Nichols nodded. “Either that or the National Front faked it to give him a way out. Listen, I bet they’re still working the scene. Do you want to take a look?”
“I do.”
“Mind if we tag along?” Quigley asked and glanced at Walters, who nodded.
“Don’t you guys have somewhere better to be on a Sunday night?” I asked.
“My boy is already down for the night. And if there’s anything I can do to get the sonofabitches who planted those bombs, I’m in,” Quigley answered. Walters nodded to say that was enough commentary.

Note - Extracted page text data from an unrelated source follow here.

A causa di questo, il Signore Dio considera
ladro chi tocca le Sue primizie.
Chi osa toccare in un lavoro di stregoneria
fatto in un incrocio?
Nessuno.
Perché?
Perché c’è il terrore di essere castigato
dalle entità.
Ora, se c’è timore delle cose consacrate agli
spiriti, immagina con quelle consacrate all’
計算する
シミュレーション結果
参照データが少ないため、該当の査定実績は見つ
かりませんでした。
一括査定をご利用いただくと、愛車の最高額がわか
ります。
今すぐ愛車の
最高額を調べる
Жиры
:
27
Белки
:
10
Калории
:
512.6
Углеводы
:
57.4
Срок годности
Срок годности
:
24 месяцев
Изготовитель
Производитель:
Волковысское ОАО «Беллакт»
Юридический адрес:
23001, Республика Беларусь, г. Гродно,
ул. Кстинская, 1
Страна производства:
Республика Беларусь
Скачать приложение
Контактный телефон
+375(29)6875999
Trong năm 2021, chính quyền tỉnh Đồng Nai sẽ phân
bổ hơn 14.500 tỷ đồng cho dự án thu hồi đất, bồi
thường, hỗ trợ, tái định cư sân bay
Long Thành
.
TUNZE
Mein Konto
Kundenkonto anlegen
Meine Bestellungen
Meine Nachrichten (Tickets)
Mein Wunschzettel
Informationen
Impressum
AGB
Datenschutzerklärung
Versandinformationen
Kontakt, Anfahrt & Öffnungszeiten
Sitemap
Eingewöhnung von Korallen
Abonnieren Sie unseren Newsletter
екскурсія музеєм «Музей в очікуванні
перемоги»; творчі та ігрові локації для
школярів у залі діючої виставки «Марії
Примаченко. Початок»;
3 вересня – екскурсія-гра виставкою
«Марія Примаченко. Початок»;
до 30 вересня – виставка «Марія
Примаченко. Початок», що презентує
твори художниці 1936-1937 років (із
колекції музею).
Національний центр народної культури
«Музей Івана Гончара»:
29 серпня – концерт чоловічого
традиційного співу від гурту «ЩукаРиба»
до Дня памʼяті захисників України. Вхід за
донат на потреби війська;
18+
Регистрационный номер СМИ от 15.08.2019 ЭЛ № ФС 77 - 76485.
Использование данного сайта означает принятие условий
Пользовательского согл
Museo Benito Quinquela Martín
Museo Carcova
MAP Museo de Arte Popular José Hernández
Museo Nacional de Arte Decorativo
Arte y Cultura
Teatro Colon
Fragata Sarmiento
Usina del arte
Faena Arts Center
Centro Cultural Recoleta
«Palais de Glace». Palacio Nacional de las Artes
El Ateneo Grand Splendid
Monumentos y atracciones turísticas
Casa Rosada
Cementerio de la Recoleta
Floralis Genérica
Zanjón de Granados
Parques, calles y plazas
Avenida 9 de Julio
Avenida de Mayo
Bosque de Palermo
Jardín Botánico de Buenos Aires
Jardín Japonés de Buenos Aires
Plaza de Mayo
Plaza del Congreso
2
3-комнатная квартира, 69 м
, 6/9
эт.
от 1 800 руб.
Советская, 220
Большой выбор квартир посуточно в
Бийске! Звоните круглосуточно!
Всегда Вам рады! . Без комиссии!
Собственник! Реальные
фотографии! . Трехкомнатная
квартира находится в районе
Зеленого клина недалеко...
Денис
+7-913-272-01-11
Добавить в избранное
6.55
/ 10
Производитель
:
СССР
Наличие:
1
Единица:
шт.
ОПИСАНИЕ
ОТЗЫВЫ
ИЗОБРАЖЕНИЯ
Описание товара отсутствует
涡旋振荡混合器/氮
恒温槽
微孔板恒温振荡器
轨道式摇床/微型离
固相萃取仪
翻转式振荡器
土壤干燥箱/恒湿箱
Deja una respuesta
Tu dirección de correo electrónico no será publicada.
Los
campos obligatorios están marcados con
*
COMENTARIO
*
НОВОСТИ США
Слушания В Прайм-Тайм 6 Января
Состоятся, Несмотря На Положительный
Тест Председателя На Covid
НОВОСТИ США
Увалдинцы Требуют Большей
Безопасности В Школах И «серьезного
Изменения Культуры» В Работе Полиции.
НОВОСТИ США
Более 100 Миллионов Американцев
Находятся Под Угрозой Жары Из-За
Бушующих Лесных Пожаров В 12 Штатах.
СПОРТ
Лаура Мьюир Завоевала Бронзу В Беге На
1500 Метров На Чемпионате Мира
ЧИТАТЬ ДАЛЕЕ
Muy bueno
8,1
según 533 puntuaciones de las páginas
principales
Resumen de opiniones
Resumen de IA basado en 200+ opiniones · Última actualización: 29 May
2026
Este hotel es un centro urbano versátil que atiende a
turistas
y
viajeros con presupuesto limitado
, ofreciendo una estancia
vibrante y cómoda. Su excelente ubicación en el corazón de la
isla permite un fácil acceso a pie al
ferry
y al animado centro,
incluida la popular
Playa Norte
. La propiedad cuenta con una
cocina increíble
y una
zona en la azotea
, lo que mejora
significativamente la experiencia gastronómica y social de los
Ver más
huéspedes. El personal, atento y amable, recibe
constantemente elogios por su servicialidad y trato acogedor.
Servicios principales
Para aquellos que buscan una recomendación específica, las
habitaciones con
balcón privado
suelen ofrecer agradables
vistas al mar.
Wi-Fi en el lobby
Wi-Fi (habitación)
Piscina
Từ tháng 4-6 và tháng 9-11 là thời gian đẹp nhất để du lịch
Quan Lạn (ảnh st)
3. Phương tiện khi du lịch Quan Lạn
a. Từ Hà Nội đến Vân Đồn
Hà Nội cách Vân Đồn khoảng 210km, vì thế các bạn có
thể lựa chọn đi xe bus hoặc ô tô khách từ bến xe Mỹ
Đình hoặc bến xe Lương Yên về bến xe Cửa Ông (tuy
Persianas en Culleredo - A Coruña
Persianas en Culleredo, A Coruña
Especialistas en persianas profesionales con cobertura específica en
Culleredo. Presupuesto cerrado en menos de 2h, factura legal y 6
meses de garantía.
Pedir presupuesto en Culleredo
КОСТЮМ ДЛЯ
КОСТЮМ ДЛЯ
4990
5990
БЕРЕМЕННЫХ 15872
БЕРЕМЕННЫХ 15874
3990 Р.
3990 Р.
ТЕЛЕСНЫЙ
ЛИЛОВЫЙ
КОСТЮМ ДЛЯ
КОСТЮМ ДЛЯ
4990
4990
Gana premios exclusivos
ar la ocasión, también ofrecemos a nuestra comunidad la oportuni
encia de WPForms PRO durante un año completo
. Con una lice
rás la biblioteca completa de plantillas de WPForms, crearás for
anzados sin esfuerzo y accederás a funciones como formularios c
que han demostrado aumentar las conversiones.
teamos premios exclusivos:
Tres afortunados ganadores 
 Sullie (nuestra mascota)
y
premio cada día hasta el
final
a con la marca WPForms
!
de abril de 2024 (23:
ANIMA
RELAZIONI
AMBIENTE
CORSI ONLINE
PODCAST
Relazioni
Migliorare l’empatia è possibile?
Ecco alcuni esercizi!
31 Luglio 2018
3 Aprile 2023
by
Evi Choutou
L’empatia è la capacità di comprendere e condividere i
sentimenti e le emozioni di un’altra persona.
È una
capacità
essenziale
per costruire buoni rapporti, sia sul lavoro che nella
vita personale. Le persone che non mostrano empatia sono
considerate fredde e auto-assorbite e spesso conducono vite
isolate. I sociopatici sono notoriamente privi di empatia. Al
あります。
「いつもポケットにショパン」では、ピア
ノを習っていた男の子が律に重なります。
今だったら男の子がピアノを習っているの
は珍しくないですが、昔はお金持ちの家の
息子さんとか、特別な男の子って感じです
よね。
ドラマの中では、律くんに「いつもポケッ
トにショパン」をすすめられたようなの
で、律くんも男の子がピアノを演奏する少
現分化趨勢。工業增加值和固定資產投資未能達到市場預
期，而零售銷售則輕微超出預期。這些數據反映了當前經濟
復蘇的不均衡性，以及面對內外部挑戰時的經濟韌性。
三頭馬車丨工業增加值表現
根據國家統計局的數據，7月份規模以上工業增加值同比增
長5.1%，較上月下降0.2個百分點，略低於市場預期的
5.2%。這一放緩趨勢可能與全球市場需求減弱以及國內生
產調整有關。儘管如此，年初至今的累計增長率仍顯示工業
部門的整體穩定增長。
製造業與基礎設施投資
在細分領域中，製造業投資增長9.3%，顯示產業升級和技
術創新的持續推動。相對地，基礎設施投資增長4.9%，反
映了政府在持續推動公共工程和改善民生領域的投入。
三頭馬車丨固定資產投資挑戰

“You guys can come if you bring the dog,” Nichols said as she dropped three twenties on the table and stood up. I got a feeling that this particular restaurant didn’t welcome mutts, but after taking a look at the police uniforms and the FBI windbreaker, the hostess had decided not to press the point. With a wistful look at the uneaten pizza, Cody followed us out. We’d been huddling in the back of the restaurant and the place was now more than half full. I couldn’t tell if the stares we got were from the dog, the uniforms or the coal dust that blackened our faces. Probably all three.
“What about the boyfriend?” Nichols asked as we walked outside.
“Harmon? What about him?”
“Did you find him?”
“No, he was gone. Sent away after he beat Heather up.”
“Away out of town?”
“I don’t know, but I understand he left the compound.”
“Did you track his credit cards?”
“What?”
“If he’s not spending cash, it’s an easy way to get a fix on him.”
I pressed the heel of my hand against the side of my forehead. “It honestly never occurred to me.”
“You’re not much of an investigator.” Nichols smiled.
“Most of the people I’ve hunted never used plastic. I have no idea how you’d track a credit card in Yemen, anyway.”
“Here in the US, people use them reflexively. Sometimes even when they don’t mean to.”
The rain was coming down cold and I turned my face up toward the night sky to let it wash some of the dust off my face as we piled into Nichols’s Suburban.